Review: "RIIIchard" Presents a Stylish, Non-Traditional Take on a Much Maligned King

 RIIIchard

Written by Norman Briski

Filmmaking by Frank Fantini; stage lighting by Miguel Ángel Valderrama

Presented by Teatro Latea via live streaming

December 17-19, 2020

In the popular imagination, Richard III has become synonymous with villainy, a hunchbacked, scheming child murderer. The Richard of Argentine actor, director, and playwright Norman Briski, however, is not the monster of Sir Thomas More and later, and most influentially, William Shakespeare. Briski's stripped-down short play RIIIchard offers a Richard who diverges from these traditional portrayals and whose ambition is not merely self-directed.

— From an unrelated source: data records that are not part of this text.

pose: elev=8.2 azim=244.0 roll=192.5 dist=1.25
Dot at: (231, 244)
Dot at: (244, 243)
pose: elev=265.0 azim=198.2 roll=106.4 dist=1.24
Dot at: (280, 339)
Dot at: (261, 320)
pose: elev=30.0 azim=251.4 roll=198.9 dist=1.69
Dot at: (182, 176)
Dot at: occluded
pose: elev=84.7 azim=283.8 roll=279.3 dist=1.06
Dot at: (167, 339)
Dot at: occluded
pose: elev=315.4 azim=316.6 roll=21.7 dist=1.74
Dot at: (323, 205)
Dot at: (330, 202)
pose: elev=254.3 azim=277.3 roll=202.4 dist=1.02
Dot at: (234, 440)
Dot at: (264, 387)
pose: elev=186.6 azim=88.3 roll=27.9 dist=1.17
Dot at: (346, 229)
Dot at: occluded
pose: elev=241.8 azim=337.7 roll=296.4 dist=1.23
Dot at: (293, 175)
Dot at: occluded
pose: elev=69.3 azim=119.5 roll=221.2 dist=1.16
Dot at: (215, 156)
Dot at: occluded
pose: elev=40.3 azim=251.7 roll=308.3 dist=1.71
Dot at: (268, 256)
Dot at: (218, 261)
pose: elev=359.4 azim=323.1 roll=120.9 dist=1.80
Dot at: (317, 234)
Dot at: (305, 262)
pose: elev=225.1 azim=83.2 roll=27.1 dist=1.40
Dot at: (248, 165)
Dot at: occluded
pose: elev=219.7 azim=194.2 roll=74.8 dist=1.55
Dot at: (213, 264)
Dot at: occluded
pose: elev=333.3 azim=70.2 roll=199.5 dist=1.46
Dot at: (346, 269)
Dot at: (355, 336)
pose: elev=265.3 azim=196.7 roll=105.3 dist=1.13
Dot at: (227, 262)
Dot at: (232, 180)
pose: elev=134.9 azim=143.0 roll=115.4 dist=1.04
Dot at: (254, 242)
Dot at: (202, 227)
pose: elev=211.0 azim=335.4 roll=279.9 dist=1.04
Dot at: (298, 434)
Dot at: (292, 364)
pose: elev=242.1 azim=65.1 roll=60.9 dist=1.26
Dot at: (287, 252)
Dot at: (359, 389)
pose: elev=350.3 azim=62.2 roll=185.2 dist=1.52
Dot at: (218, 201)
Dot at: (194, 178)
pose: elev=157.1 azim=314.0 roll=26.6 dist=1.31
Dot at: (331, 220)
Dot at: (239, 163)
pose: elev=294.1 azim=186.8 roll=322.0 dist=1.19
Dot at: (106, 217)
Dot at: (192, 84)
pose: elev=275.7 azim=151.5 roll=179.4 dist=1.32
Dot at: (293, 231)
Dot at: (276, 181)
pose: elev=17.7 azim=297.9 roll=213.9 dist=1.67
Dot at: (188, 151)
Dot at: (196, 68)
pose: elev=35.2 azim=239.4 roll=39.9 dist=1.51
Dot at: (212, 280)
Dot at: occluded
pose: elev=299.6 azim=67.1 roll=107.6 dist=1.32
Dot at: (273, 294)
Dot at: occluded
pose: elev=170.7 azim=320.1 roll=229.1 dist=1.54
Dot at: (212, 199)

Richard (Bruno Giraldi), holding a drink, begins the play with some of the familiar lines about the winter and discontent but quickly departs from his Bardic forbear, holding forth in a liberal admixture of Spanish and English dialogue that continues throughout the performance. Eventually, the camera pulls out to frame Richard between two women (Josefina Lausirica and Vanina Frezza) whose makeup and clothing (white shirt and red pants for one, and the opposite for the other) evoke harlequins, with their symbolic potential in relation to Richard and his position. In this first appearance, they provide percussive backing, in the form of claps and stomps, while Richard sings. We hear of Richard's conception of his ambition, his identification as a soldier, and his disdain for institutional authority and its hypocrisies. Richards's mother (Jane Ives) sketches a different perspective, speaking of her relationship to him and/in contrast to his brothers and of her shame and humiliation regarding him. The play concluded with Richard's ruminations following battle, delivered for the most part prone, his sword loosely held.

The small stage is bare, with a screen for projection at the back, but that does not mean that the play is not visually interesting, from the memorable image of a crown created by fingers, to the two women playing rock, paper, scissors or Richard's transition from a simple brown robe to a shirt of mail. The production is sonically interesting as well, utilizing drums, feet, and hands in its aural accompaniment. Both Giraldi, who inhabits Richard with fervour, and Ives deliver impassioned performances; and Lausirica and Frezza prove intriguingly enigmatic in their non-speaking roles. RIIIchard's entertaining, post-modernist counter-narrative is worth pledging fealty to.